Cookieless Targeting Methoden und KI
- First-Party-Daten-Aktivierung (Customer Match): Eigene CRM-Daten (E-Mail-Adressen, Telefonnummern, Kundennummern) werden via Customer Match (Google Ads), Custom Audiences (Meta), LinkedIn Matched Audiences oder LiveRamp (San Francisco, gegründet 2011) mit Werbeplattformen geteilt und als Targeting-Zielgruppe aktiviert. KI-Modelle erweitern diese Daten via Lookalike Modeling: Aus den Charakteristika bestehender Kunden werden ähnliche Nutzerprofile in der breiten Werbefläche identifiziert. First-Party-Daten sind datenschutzkonform (eigene Kundenbeziehung) und Cookie-unabhängig.
- Probabilistisches Matching ohne Cookies: Ohne deterministischen User-Identifier (Cookie, Login-ID) schätzen probabilistische Modelle via KI, ob zwei Signale (z.B. Mobile-App-Event und Website-Visit) vom selben Nutzer stammen — auf Basis von Gerätmerkmalen, Zeitstempeln, IP-Adressen und Verhaltensmustern. Fingerprinting-Ansätze (Browser-Fingerprint aus Kombination von User-Agent, Bildschirmauflösung, installierten Fonts etc.) sind datenschutzrechtlich heikel und in der EU unter DSGVO problematisch. Fortgeschrittene probabilistische Modelle nutzen Federated Learning (Modelltraining dezentral auf Nutzergeräten, ohne Datentransfer) für datenschutzkonforme Pattern-Erkennung.
- Googles Privacy Sandbox — Topics API und Protected Audience API: Googles Privacy Sandbox ist eine Initiative, die Cookie-basierte Targeting-Funktionen durch browser-native, datenschutzfreundlichere Alternativen ersetzen soll. Topics API weist Nutzern wöchentlich Interessenthemen zu (aus ca. 350 IAB-Kategorien), die an Publisher geteilt werden. Protected Audience API (ehemals FLEDGE) ermöglicht Remarketing-ähnliche Kampagnen ohne Cross-Site-Tracking: Interessengruppen werden lokal im Browser gespeichert, Auktionen finden On-Device statt. Diese APIs sind in Chrome ab 2023 verfügbar, aber Adoption durch Publisher und DSPs ist noch begrenzt.
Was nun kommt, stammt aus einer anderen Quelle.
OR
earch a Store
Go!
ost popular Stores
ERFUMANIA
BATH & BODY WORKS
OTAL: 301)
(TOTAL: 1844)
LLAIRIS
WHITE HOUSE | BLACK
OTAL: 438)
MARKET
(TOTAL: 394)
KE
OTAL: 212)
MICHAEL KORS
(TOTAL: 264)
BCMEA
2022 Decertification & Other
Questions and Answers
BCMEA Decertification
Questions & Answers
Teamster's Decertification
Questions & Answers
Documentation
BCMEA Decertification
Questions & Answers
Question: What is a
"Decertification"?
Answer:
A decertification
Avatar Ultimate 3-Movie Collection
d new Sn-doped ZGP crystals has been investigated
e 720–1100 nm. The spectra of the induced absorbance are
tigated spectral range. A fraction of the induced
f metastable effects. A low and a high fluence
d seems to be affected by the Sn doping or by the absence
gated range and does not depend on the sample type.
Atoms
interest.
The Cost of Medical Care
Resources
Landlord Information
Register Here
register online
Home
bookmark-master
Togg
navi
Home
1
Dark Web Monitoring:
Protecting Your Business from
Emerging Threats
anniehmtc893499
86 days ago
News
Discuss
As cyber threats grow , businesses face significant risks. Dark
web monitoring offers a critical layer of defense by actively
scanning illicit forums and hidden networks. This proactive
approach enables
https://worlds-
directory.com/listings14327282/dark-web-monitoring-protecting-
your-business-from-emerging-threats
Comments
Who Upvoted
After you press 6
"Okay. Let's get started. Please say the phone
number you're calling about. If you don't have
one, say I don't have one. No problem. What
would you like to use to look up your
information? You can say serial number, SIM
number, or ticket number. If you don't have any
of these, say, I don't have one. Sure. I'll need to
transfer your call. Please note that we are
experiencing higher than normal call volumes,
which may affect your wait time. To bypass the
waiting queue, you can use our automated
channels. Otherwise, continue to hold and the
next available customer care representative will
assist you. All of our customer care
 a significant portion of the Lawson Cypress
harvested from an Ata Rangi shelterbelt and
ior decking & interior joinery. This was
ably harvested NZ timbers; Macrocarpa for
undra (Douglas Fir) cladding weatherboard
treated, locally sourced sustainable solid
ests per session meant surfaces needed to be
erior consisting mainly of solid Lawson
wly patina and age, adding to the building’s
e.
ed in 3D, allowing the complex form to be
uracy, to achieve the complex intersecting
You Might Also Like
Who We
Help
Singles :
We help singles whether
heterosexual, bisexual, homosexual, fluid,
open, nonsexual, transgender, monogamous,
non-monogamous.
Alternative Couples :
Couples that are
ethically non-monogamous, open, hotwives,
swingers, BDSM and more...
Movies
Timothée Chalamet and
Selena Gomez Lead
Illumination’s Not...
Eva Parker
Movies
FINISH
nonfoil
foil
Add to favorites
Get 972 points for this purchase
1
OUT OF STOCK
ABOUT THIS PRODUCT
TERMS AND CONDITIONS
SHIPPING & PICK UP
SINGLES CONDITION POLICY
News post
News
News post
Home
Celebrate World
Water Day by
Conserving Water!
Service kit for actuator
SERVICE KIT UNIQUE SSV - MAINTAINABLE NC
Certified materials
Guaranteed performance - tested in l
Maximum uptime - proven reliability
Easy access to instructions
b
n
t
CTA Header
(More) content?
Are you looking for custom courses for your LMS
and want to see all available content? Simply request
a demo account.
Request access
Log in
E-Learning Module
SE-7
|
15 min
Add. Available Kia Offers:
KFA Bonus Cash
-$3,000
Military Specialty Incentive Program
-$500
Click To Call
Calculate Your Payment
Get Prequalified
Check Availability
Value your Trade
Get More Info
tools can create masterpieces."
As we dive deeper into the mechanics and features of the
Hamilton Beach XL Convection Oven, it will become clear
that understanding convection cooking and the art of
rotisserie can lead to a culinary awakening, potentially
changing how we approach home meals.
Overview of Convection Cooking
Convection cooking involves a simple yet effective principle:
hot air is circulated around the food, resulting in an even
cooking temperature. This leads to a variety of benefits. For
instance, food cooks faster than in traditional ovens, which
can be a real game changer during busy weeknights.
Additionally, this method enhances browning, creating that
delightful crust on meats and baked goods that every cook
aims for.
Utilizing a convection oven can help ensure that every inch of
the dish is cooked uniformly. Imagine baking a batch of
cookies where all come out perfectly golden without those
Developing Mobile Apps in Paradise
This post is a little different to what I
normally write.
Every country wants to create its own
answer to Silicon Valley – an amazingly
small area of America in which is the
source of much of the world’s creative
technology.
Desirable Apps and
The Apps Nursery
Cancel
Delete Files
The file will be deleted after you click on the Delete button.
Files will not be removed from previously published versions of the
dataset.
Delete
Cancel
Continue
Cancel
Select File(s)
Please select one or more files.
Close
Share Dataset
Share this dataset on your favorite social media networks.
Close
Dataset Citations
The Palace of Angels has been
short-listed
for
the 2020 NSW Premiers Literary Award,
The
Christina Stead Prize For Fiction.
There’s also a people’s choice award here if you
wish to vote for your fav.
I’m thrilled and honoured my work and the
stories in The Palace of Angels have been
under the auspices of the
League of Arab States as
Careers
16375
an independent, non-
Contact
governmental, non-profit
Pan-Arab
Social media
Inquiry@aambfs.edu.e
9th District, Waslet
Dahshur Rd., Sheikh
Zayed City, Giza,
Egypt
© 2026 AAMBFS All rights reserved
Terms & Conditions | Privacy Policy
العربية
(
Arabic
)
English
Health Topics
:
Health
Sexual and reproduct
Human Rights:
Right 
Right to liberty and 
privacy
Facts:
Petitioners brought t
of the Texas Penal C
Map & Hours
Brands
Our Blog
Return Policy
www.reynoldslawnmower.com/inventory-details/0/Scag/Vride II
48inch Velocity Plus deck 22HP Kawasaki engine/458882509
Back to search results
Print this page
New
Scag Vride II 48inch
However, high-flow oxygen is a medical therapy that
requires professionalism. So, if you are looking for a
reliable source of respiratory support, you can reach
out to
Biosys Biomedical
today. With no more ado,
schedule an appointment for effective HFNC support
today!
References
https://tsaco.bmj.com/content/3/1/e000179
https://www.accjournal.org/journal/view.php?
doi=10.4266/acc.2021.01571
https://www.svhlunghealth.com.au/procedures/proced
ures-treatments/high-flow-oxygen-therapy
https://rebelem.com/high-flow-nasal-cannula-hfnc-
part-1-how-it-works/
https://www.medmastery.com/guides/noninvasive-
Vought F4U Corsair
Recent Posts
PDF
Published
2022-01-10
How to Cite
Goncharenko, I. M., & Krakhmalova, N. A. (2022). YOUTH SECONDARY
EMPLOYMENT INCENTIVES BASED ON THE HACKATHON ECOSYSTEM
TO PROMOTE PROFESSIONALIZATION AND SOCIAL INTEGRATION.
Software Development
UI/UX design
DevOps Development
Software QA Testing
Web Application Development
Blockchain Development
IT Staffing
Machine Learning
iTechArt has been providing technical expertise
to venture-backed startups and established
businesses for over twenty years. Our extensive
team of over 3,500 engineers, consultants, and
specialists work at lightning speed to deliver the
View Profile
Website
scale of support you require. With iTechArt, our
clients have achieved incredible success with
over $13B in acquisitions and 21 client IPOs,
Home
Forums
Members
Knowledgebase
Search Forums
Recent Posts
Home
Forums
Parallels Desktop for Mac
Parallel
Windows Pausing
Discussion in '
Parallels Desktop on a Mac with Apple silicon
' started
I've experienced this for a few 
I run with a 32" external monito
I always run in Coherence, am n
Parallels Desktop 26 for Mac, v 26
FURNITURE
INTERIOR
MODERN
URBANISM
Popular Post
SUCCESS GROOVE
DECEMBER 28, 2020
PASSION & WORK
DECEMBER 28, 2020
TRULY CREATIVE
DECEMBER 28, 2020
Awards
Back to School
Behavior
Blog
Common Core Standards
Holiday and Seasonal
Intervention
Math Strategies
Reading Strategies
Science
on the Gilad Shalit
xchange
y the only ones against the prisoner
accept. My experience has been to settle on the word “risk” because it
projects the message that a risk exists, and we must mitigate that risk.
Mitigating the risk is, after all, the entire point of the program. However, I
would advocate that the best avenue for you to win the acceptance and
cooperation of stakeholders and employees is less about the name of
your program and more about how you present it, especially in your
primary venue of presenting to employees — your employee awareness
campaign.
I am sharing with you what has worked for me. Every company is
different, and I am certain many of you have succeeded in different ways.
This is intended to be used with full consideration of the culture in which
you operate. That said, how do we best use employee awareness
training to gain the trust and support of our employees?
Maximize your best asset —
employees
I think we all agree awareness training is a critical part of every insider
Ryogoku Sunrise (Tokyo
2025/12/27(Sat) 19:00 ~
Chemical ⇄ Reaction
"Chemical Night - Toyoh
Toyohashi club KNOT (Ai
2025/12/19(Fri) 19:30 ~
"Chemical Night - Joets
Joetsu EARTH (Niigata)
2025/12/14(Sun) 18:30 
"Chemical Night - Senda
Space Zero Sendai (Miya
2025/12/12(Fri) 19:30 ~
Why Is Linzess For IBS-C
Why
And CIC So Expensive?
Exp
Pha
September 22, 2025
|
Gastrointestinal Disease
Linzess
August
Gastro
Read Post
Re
- Serverseitiges Tracking (Server-Side Tagging): Statt Browser-seitigem Pixel-Tracking (abhängig von Cookie-Consent und Browser-Blockern) werden Conversion-Signale direkt vom Server des Werbetreibenden an Werbeplattformen übermittelt: Meta Conversions API (CAPI), Google Ads Enhanced Conversions, TikTok Events API. Serverseitiges Tracking ist von Browser-Beschränkungen unabhängig, liefert vollständigere Conversion-Daten und verbessert die Datenbasis für KI-Gebotsoptimierung erheblich. Google Tag Manager Server-Side Tagging (lanciert 2020) und Stape.io (Self-hosted Server-Side-Container) ermöglichen die technische Implementierung.
- Contextual AI-Targeting: Cookiefreies Targeting auf Basis des Seiteninhalts (semantische Analyse via NLP-Modelle) statt Nutzerhistorie. Thematisch passende Werbung ohne Nutzer-Tracking — datenschutzkonform und im Post-Cookie-Kontext zunehmend relevant (sieheCortextual Targeting KI).
Strategische Implikationen für Marketing
- First-Party-Daten als strategische Kernressource: Unternehmen mit grossen, qualitativ hochwertigen First-Party-Daten (E-Mail-Listen, CRM-Daten, Login-Nutzer) sind im Post-Cookie-Zeitalter strukturell bevorzugt. Investitionen in E-Mail-Marketing, Loyalty-Programme, Account-Erstellung und Permission-Marketing zahlen sich mit der Reduktion von Third-Party-Cookies direkt aus.
- Walled Gardens gewinnen an Macht: Google, Meta, Amazon und Apple kontrollieren Login-basierte Identifikatoren und sind weniger vom Third-Party-Cookie-Verlust betroffen. Die Abhängigkeit von Walled Gardens im Media-Mix nimmt daher tendenziell zu — ein strategisches Risiko für Advertiser, das durch diversifizierte Kanalstrategie und starke First-Party-Datenbasis teilweise kompensiert werden kann.